Saturday, April 7, 2018

A Stale Tale

Oh the sailor makes it staler 
when it comes the time to tell 
the stalest tale ever told 
a tale that's just like hell!
 
When he tells about a tailor 
oh it's getting ever staler
that stalest tale ever told 
that the sailor came to tell.
 
Well, he puts it in a mailer, 
that stale tale of a tailor
that is told by that old sailor.
Oh we're ringing out the knell. 
 
As the light is growing paler 
and he's sending off the mailer
with that old tale of a tailor
oh that very stale tale 
that the sailor did so tell.
 
It's a failer, that old mailer
with the tale of a tailor - 
right back to that old sailor
and he's letting out out a yell!

"Can't I never tell my tale?
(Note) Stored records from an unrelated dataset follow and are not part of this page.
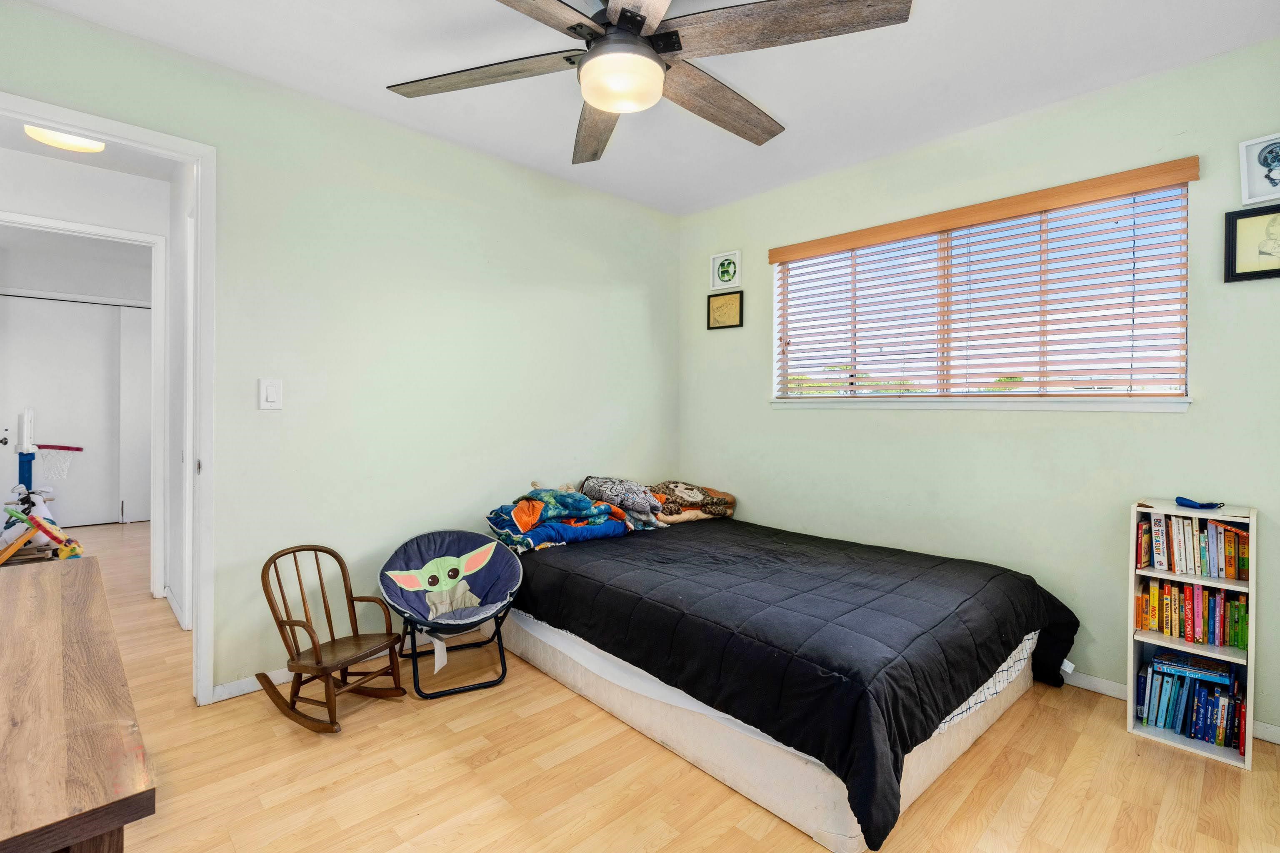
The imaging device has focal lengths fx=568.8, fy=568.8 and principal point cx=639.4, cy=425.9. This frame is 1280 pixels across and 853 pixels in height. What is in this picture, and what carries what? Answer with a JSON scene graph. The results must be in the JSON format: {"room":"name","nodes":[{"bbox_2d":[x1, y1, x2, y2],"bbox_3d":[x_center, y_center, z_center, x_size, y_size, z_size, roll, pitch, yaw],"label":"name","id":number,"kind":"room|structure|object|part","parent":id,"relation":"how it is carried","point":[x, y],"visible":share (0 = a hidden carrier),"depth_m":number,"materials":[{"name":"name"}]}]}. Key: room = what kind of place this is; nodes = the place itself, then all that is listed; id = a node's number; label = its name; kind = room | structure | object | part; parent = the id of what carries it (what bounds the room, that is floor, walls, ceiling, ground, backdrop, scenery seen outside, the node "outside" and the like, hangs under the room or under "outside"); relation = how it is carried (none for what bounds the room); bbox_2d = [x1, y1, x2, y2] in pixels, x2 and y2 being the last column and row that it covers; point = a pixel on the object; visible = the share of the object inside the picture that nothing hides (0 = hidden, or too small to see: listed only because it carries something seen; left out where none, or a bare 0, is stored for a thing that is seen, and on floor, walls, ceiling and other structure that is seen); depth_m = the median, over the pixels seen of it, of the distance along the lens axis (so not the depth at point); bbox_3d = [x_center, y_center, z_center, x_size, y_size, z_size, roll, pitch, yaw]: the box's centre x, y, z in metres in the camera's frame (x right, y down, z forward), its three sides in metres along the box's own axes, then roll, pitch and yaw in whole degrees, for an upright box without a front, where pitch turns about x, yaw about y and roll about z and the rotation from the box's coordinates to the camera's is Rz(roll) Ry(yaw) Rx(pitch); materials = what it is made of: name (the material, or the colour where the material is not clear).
{"room":"bedroom","nodes":[
{"label":"bedroom","id":0,"kind":"room"},
{"bbox_2d":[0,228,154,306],"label":"hallway far wall","id":1,"kind":"structure","parent":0,"point":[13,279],"depth_m":5.62,"materials":[{"name":"white paint"}]},
{"bbox_2d":[0,292,148,528],"bbox_3d":[-5.606,-0.129,5.584,1.422,2.221,0.093,-1,1,-44],"label":"closet door","id":2,"kind":"structure","parent":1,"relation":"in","point":[28,302],"depth_m":5.61,"materials":[{"name":"white paint"}]},
{"bbox_2d":[0,145,177,618],"bbox_3d":[-3.325,-0.207,3.203,2.384,2.525,0.132,-1,1,-44],"label":"hallway wall","id":3,"kind":"structure","parent":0,"point":[153,195],"depth_m":3.25,"materials":[{"name":"white paint"}]},
{"bbox_2d":[0,213,169,601],"bbox_3d":[-3.331,-0.021,3.224,0.947,2.164,0.153,-1,1,-44],"label":"hallway door frame","id":4,"kind":"structure","parent":3,"relation":"attached to","point":[76,225],"depth_m":3.46,"materials":[{"name":"white paint"}]},
{"bbox_2d":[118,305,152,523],"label":"closet door","id":5,"kind":"structure","parent":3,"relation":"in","point":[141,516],"depth_m":5.81,"materials":[{"name":"white paint"}]},
{"bbox_2d":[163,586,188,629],"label":"baseboard","id":6,"kind":"structure","parent":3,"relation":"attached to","point":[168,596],"depth_m":3.15,"materials":[{"name":"white paint"}]},
{"bbox_2d":[0,115,179,181],"bbox_3d":[-2.855,-1.500,2.610,1.529,0.101,2.419,-1,1,-44],"label":"hallway ceiling","id":7,"kind":"structure","parent":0,"point":[21,145],"depth_m":3.09,"materials":[{"name":"white paint"}]},
{"bbox_2d":[24,123,105,153],"bbox_3d":[-2.827,-1.419,2.791,0.301,0.086,0.297,-1,1,-44],"label":"hallway ceiling light","id":8,"kind":"object","parent":7,"relation":"attached to","point":[96,145],"visible":0.81,"depth_m":2.76,"materials":[{"name":"white glass"}]},
{"bbox_2d":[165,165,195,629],"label":"hallway side wall","id":9,"kind":"structure","parent":0,"point":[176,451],"depth_m":3.16,"materials":[{"name":"white paint"}]},
{"bbox_2d":[0,2,679,702],"bbox_3d":[-1.094,-0.177,2.852,3.825,2.541,0.124,-1,1,-44],"label":"left wall","id":10,"kind":"structure","parent":0,"point":[469,155],"depth_m":2.65,"materials":[{"name":"green paint"}]},
{"bbox_2d":[0,91,217,707],"bbox_3d":[-2.017,0.037,1.987,0.922,2.149,0.173,-1,1,-44],"label":"door frame","id":11,"kind":"structure","parent":10,"relation":"attached to","point":[186,158],"depth_m":2.21,"materials":[{"name":"white paint"}]},
{"bbox_2d":[258,377,282,409],"bbox_3d":[-1.507,-0.131,2.321,0.076,0.125,0.014,-1,1,-44],"label":"light switch","id":12,"kind":"object","parent":10,"relation":"attached to","point":[274,396],"visible":0.97,"depth_m":2.32,"materials":[{"name":"white plastic"}]},
{"bbox_2d":[208,644,401,704],"bbox_3d":[-1.029,1.052,2.871,2.032,0.073,0.014,-1,1,-44],"label":"baseboard","id":13,"kind":"structure","parent":10,"relation":"attached to","point":[251,690],"depth_m":2.34,"materials":[{"name":"white paint"}]},
{"bbox_2d":[7,0,1279,216],"bbox_3d":[0.088,-1.438,1.595,3.854,0.102,3.710,-1,1,-44],"label":"ceiling","id":14,"kind":"structure","parent":0,"point":[785,110],"depth_m":2.23,"materials":[{"name":"white paint"}]},
{"bbox_2d":[385,0,910,166],"bbox_3d":[-0.032,-1.191,1.723,1.496,0.382,1.524,-1,1,-44],"label":"ceiling fan","id":15,"kind":"object","parent":14,"relation":"hanging from","point":[607,105],"visible":0.99,"depth_m":1.66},
{"bbox_3d":[-0.478,-1.073,1.777,0.414,0.040,0.499,-1,1,-44],"label":"blade","id":16,"kind":"part","parent":15,"relation":"part of","materials":[{"name":"brown wood"}]},
{"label":"blade","id":17,"kind":"part","parent":15,"relation":"part of","materials":[{"name":"brown wood"}]},
{"bbox_3d":[-0.145,-1.052,2.035,0.302,0.056,0.653,0,1,-12],"label":"blade","id":18,"kind":"part","parent":15,"relation":"part of","materials":[{"name":"brown wood"}]},
{"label":"motor housing","id":19,"kind":"part","parent":15,"relation":"part of","materials":[{"name":"metal"}]},
{"bbox_3d":[0.247,-1.070,1.935,0.650,0.053,0.290,-1,1,-44],"label":"fan blade","id":20,"kind":"part","parent":15,"relation":"part of","materials":[{"name":"brown wood"}]},
{"bbox_3d":[0.381,-1.068,1.559,0.415,0.041,0.530,-1,1,-44],"label":"fan blade","id":21,"kind":"part","parent":15,"relation":"part of","materials":[{"name":"brown wood"}]},
{"bbox_2d":[34,519,1279,852],"bbox_3d":[-1.665,1.139,3.079,4.538,0.100,8.610,-1,1,-44],"label":"floor","id":22,"kind":"structure","parent":0,"point":[489,765],"depth_m":1.81,"materials":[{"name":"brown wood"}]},
{"bbox_2d":[0,491,82,563],"bbox_3d":[-4.130,0.743,3.902,0.551,0.470,0.465,-1,1,-44],"label":"toy","id":23,"kind":"object","parent":22,"relation":"on","point":[33,523],"visible":0.86,"depth_m":3.85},
{"bbox_2d":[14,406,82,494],"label":"basketball hoop","id":24,"kind":"object","parent":22,"relation":"on","point":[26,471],"visible":0.76,"depth_m":4.83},
{"bbox_2d":[0,554,154,852],"bbox_3d":[-1.345,0.776,1.119,0.473,0.640,1.524,-1,1,-44],"label":"wooden table","id":25,"kind":"object","parent":22,"relation":"on","point":[38,630],"visible":1,"depth_m":0.92,"materials":[{"name":"brown wood"}]},
{"bbox_2d":[257,542,407,733],"bbox_3d":[-1.185,0.795,2.201,0.453,0.598,0.372,1,1,26],"label":"rocking chair","id":26,"kind":"object","parent":22,"relation":"on","point":[316,655],"visible":0.99,"depth_m":2.18,"materials":[{"name":"brown wood"}]},
{"bbox_2d":[378,530,517,698],"bbox_3d":[-0.830,0.807,2.511,0.557,0.574,0.611,0,1,-28],"label":"saucer chair","id":27,"kind":"object","parent":22,"relation":"on","point":[399,581],"visible":0.98,"depth_m":2.53,"materials":[{"name":"blue fabric"}]},
{"bbox_2d":[495,510,1079,852],"bbox_3d":[0.498,0.820,2.669,1.721,0.466,2.202,-1,1,-44],"label":"bed","id":28,"kind":"object","parent":22,"relation":"on","point":[915,556],"visible":0.98,"depth_m":1.94,"materials":[{"name":"black fabric"}]},
{"bbox_2d":[486,482,654,550],"bbox_3d":[-0.393,0.453,3.006,0.820,0.269,0.485,-1,1,-44],"label":"blanket","id":29,"kind":"object","parent":28,"relation":"on","point":[579,501],"visible":0.89,"depth_m":2.89,"materials":[{"name":"fabric"}]},
{"bbox_2d":[580,476,668,529],"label":"pillow","id":30,"kind":"object","parent":28,"relation":"on","point":[627,491],"visible":0.86,"depth_m":3.16,"materials":[{"name":"fabric"}]},
{"bbox_2d":[647,480,736,524],"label":"pillow","id":31,"kind":"object","parent":28,"relation":"on","point":[677,486],"visible":0.81,"depth_m":3.46,"materials":[{"name":"fabric"}]},
{"bbox_2d":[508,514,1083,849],"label":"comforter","id":32,"kind":"object","parent":28,"relation":"on","point":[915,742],"visible":0.69,"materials":[{"name":"black fabric"}]},
{"bbox_2d":[1127,499,1259,768],"bbox_3d":[2.007,0.713,2.067,0.236,0.827,0.314,-1,1,-44],"label":"bookshelf","id":33,"kind":"object","parent":22,"relation":"on","point":[1253,620],"visible":0.54,"depth_m":2.03,"materials":[{"name":"white wood"}]},
{"bbox_2d":[1136,653,1247,751],"bbox_3d":[2.045,0.993,2.093,0.205,0.205,0.328,-1,1,-44],"label":"book row","id":34,"kind":"object","parent":33,"relation":"in","point":[1218,695],"visible":0.85,"depth_m":2.05,"materials":[{"name":"blue paper"}]},
{"bbox_2d":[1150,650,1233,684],"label":"book","id":35,"kind":"object","parent":33,"relation":"in","point":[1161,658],"visible":0.98,"depth_m":2.08,"materials":[{"name":"blue paper"}]},
{"bbox_2d":[1135,574,1249,650],"bbox_3d":[2.043,0.672,2.101,0.163,0.189,0.332,-1,1,-44],"label":"book row","id":36,"kind":"object","parent":33,"relation":"in","point":[1243,645],"visible":0.91,"depth_m":2.06,"materials":[{"name":"paper"}]},
{"bbox_2d":[1135,512,1250,580],"bbox_3d":[2.040,0.433,2.094,0.166,0.192,0.339,-1,1,-44],"label":"book row","id":37,"kind":"object","parent":33,"relation":"in","point":[1231,536],"visible":0.94,"depth_m":2.05,"materials":[{"name":"paper"}]},
{"bbox_2d":[1174,496,1224,509],"bbox_3d":[2.056,0.283,2.088,0.107,0.037,0.125,-1,1,-44],"label":"object","id":38,"kind":"object","parent":33,"relation":"on","point":[1181,503],"visible":0.99,"depth_m":2.08,"materials":[{"name":"blue plastic"}]},
{"bbox_2d":[675,37,1279,741],"bbox_3d":[1.527,-0.156,2.869,0.142,2.516,3.563,-1,1,-44],"label":"right wall","id":39,"kind":"structure","parent":0,"point":[792,424],"depth_m":2.53,"materials":[{"name":"green paint"}]},
{"bbox_2d":[705,289,744,329],"bbox_3d":[0.549,-0.754,3.693,0.023,0.243,0.265,-1,1,-44],"label":"framed picture","id":40,"kind":"object","parent":39,"relation":"attached to","point":[722,327],"visible":0.99,"depth_m":3.69},
{"bbox_2d":[710,249,742,289],"bbox_3d":[0.557,-1.007,3.683,0.027,0.234,0.220,-1,1,-44],"label":"framed picture","id":41,"kind":"object","parent":39,"relation":"attached to","point":[725,279],"visible":0.99,"depth_m":3.68},
{"bbox_2d":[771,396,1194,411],"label":"window sill","id":42,"kind":"structure","parent":39,"relation":"attached to","point":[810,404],"depth_m":2.58,"materials":[{"name":"white paint"}]},
{"bbox_2d":[771,171,1194,406],"bbox_3d":[1.523,-0.550,2.853,0.107,0.904,1.834,-1,1,-44],"label":"window","id":43,"kind":"structure","parent":39,"relation":"in","point":[787,267],"depth_m":2.71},
{"bbox_2d":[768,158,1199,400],"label":"window blind","id":44,"kind":"object","parent":39,"relation":"attached to","point":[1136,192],"visible":0.95,"depth_m":2.59,"materials":[{"name":"brown wood"}]},
{"bbox_2d":[1058,667,1279,748],"bbox_3d":[1.582,1.067,2.775,0.014,0.077,3.644,-1,1,-44],"label":"baseboard","id":45,"kind":"structure","parent":39,"relation":"attached to","point":[1113,687],"depth_m":2.37,"materials":[{"name":"white paint"}]},
{"bbox_2d":[1224,205,1279,281],"bbox_3d":[2.251,-0.656,2.014,0.022,0.257,0.258,-1,1,-44],"label":"framed picture","id":46,"kind":"object","parent":39,"relation":"attached to","point":[1231,230],"visible":1,"depth_m":2.05,"materials":[{"name":"black"}]},
{"bbox_2d":[1237,132,1279,204],"bbox_3d":[2.252,-0.908,1.997,0.032,0.224,0.208,-1,1,-44],"label":"framed picture","id":47,"kind":"object","parent":39,"relation":"attached to","point":[1273,160],"visible":1,"depth_m":2.03,"materials":[{"name":"white"}]}
]}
Oh I know it's just a little stale..."

Well I never saw a staler, 
not a staler tale, nor a tailor, 
nor indeed that bad old mailer - 
sent it right back to that sailor 
by the turning of the bell.
 
With a note that read, oh sailor
do you never tell that tailor
that you used his tale (and mailer)
for he would not let you dwell
any longer in this vale here
and no more we'd hear your tale, dear...
and that would be just swell.

Thursday, April 7, 2016

going out of business sale

annihilate time and space with the Magic Void! instantly opens up a raging vacuum, where nothing can survive! had enough of "timelessness"? just turn the dial the other way and it's home sweet home again, just like you left it! your mom won't even notice you were gone.

experience eternity with the Sun-O-Matic! all moments are folded into one, and a blissful floating feeling ensues. as a bonus, everyone you've ever known will be there.

Erase-My-Past. always popular.

NEW!! - No-Future. experience total hopelessness and despair. for bored people who have everything.

Sunday, July 26, 2015

midsummer marketing

envelopes a la mode
the finest parchment, with double seal and optional monogram. all covered in rich vanilla ice cream!

cheeseburger history
a concise description of western europe between 1572 and 1819, or a delicious fresh burger with three kinds of cheese? you make the call.! (bacon optional.)

gravity-free wall art
love collecting fine art, but tired of having to lug it around? now, moving is a breeze with our gravity-free collection of old masters, impressionists, and more! to install, merely "think" it into place. warning: avoid open windows or the high setting on your central a/c.

optional feet
sick of dirty marks on your rugs, sweaty socks on your nice new coffee table, and all the rest? now, order new optional feet and do away with all that! there when you want them, not when you don't.

roll-a-mo
it may look like an old cardboard tube, but you wait and see! roll-a-mo can juggle, pet-sit, and do your taxes (1040 A and EZ only). it creates new tv shows! it cleans the shower! it even drives the car! you'll wonder how you ever lived without it! only $9.99 + $5 s/h (within the continental US).